- **PASSAGE TO READ**:
※ ※ ※

Experiment 2: Temporal perception of artificial stimuli undergoing biological and nonbiological motion
In this experiment, we investigated the importance of the stimuli being natural and biological for perception of temporal alignment, repeating Experiment 1 with simplified “artificial” stimuli (for more details, see Methods). Examples of stimuli in which the oscillating visual tokens followed biological drumming movements can be seen in Movie 2, whereas examples in which the oscillating visual tokens followed nonbiological (triangular wave) drumming movements can be seen in Movie 3. PSSs for these stimuli were calculated by using the same procedure used in Experiment 1
The results (Figure 4) show that the optimal delays to perceive audiovisual synchrony were very similar for the three conditions. Red symbols show results for stimuli where the oscillating disk followed the same trajectory as the real motion, whereas green symbols refer to triangular wave (constant speed) motion. Black symbols show real drummer motion, taken from Figure 3. The results were similar but not identical for the three conditions: Best perceived simultaneity was always obtained by delaying the auditory pattern relative to the visual pattern, and the size of the optimal delay decreased as the drumming tempo increased. This relationship was characterized quantitatively by the best linear fits whose slopes range on average from 11.5 to 13.5 ms/Hz. However, although the slopes were similar, the triangular oscillation required lower absolute values of delay for subjective simultaneity than the other two conditions [statistically significant on a repeated measures one-way ANOVA, F(2,8) = 18.8, p < .01, followed by a multiple-comparison procedure, Holm–Sidak method]. For the two conditions where the motion followed the natural drumming motion, the slopes and absolute positions of the curves were similar (no statistically significant difference).

※ ※ ※

- **DATA TO EXAMINE**:
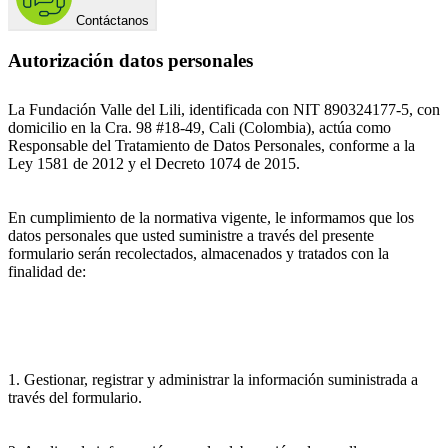
Contáctanos
Autorización datos personales
La Fundación Valle del Lili, identificada con NIT 890324177-5, con
domicilio en la Cra. 98 #18-49, Cali (Colombia), actúa como
Responsable del Tratamiento de Datos Personales, conforme a la
Ley 1581 de 2012 y el Decreto 1074 de 2015.
En cumplimiento de la normativa vigente, le informamos que los
datos personales que usted suministre a través del presente
formulario serán recolectados, almacenados y tratados con la
finalidad de:
1. Gestionar, registrar y administrar la información suministrada a
través del formulario.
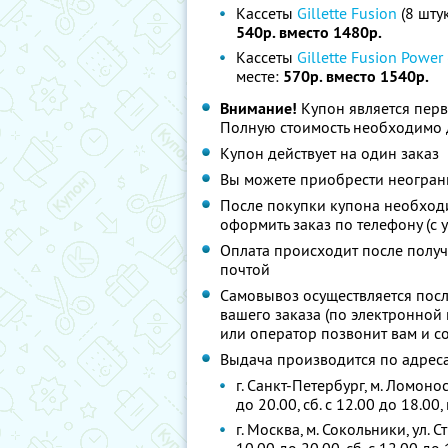
Кассеты
Gillette Fusion
(8 шту
540р. вместо 1480р.
Кассеты
Gillette Fusion Power
месте:
570р. вместо 1540р.
Внимание!
Купон является перв
Полную стоимость необходимо 
Купон действует на один заказ
Вы можете приобрести неограни
После покупки купона необходи
оформить заказ по телефону (с 
Оплата происходит после получ
почтой
Самовывоз осуществляется пос
вашего заказа (по электронной 
или оператор позвонит вам и с
Выдача производится по адрес
г. Санкт-Петербург, м. Ломоносо
до 20.00, сб. с 12.00 до 18.00,
г. Москва, м. Сокольники, ул. С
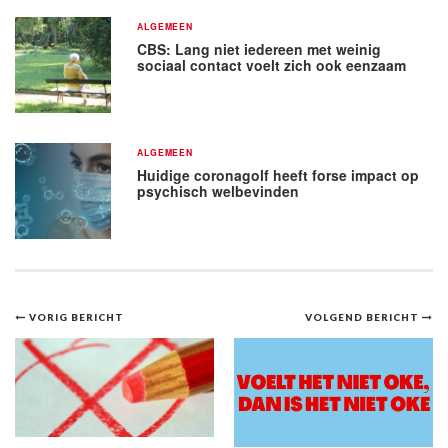
ALGEMEEN
CBS: Lang niet iedereen met weinig
sociaal contact voelt zich ook eenzaam
ALGEMEEN
Huidige coronagolf heeft forse impact op
psychisch welbevinden
Bericht
VORIG BERICHT
VOLGEND BERICHT
navigatie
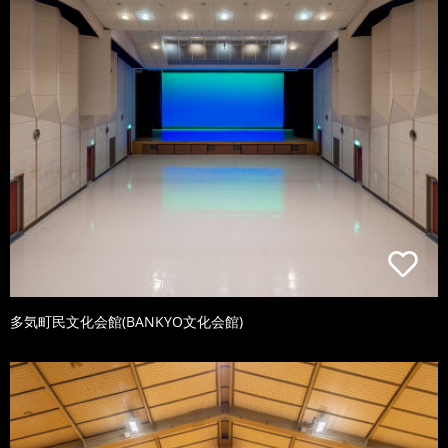
多気町民文化会館(BANKYO文化会館)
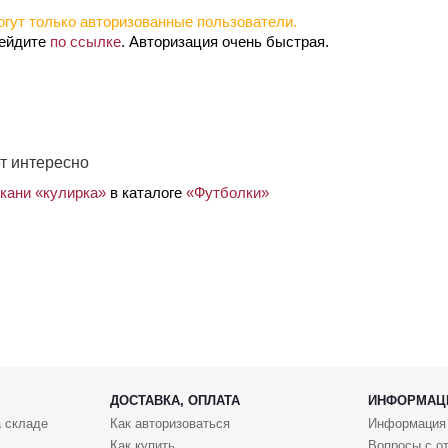
гут только авторизованные пользователи.
рейдите
по ссылке
. Авторизация очень быстрая.
т интересно
ткани «кулирка»
в каталоге
«Футболки»
ДОСТАВКА, ОПЛАТА
ИНФОРМАЦ
 складе
Как авторизоваться
Информация
Как купить
Вопросы с о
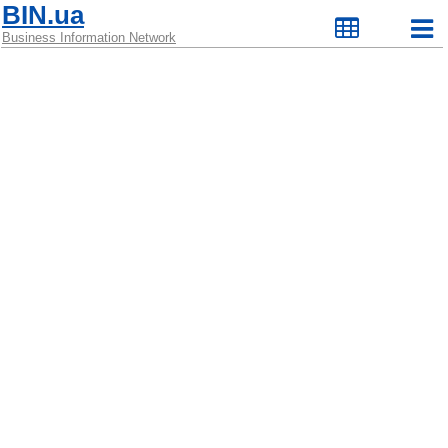
BIN.ua
Business Information Network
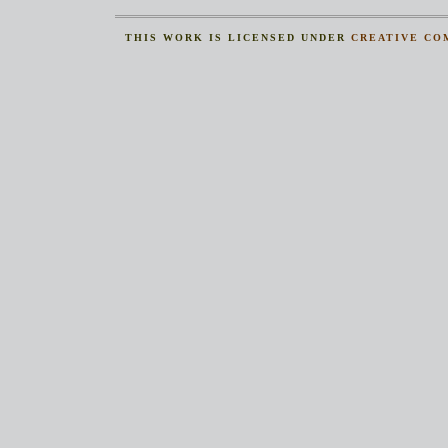
THIS
WORK
IS LICENSED UNDER
CREATIVE CO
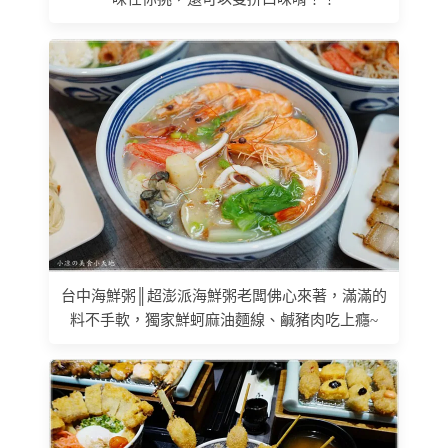
台中海鮮粥║超澎派海鮮粥老闆佛心來著，滿滿的
料不手軟，獨家鮮蚵麻油麵線、鹹豬肉吃上癮~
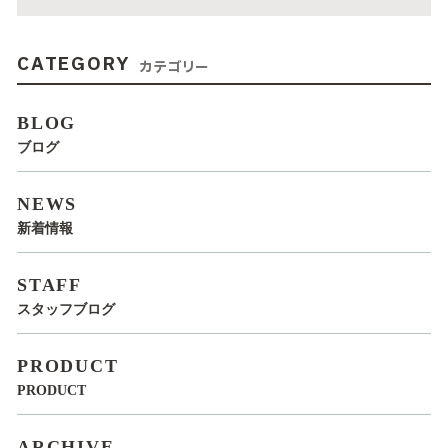
CATEGORY
カテゴリー
BLOG
ブログ
NEWS
新着情報
STAFF
スタッフブログ
PRODUCT
PRODUCT
ARCHIVE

※ ※ ※

- **WORK REQUIRED**: Reproduce the full Experiment 2 text on temporal perception of artificial stimuli word for word.

- **EXERCISE RESPONSE**:
Experiment 2: Temporal perception of artificial stimuli undergoing biological and nonbiological motion
In this experiment, we investigated the importance of the stimuli being natural and biological for perception of temporal alignment, repeating Experiment 1 with simplified “artificial” stimuli (for more details, see Methods). Examples of stimuli in which the oscillating visual tokens followed biological drumming movements can be seen in Movie 2, whereas examples in which the oscillating visual tokens followed nonbiological (triangular wave) drumming movements can be seen in Movie 3. PSSs for these stimuli were calculated by using the same procedure used in Experiment 1
The results (Figure 4) show that the optimal delays to perceive audiovisual synchrony were very similar for the three conditions. Red symbols show results for stimuli where the oscillating disk followed the same trajectory as the real motion, whereas green symbols refer to triangular wave (constant speed) motion. Black symbols show real drummer motion, taken from Figure 3. The results were similar but not identical for the three conditions: Best perceived simultaneity was always obtained by delaying the auditory pattern relative to the visual pattern, and the size of the optimal delay decreased as the drumming tempo increased. This relationship was characterized quantitatively by the best linear fits whose slopes range on average from 11.5 to 13.5 ms/Hz. However, although the slopes were similar, the triangular oscillation required lower absolute values of delay for subjective simultaneity than the other two conditions [statistically significant on a repeated measures one-way ANOVA, F(2,8) = 18.8, p < .01, followed by a multiple-comparison procedure, Holm–Sidak method]. For the two conditions where the motion followed the natural drumming motion, the slopes and absolute positions of the curves were similar (no statistically significant difference).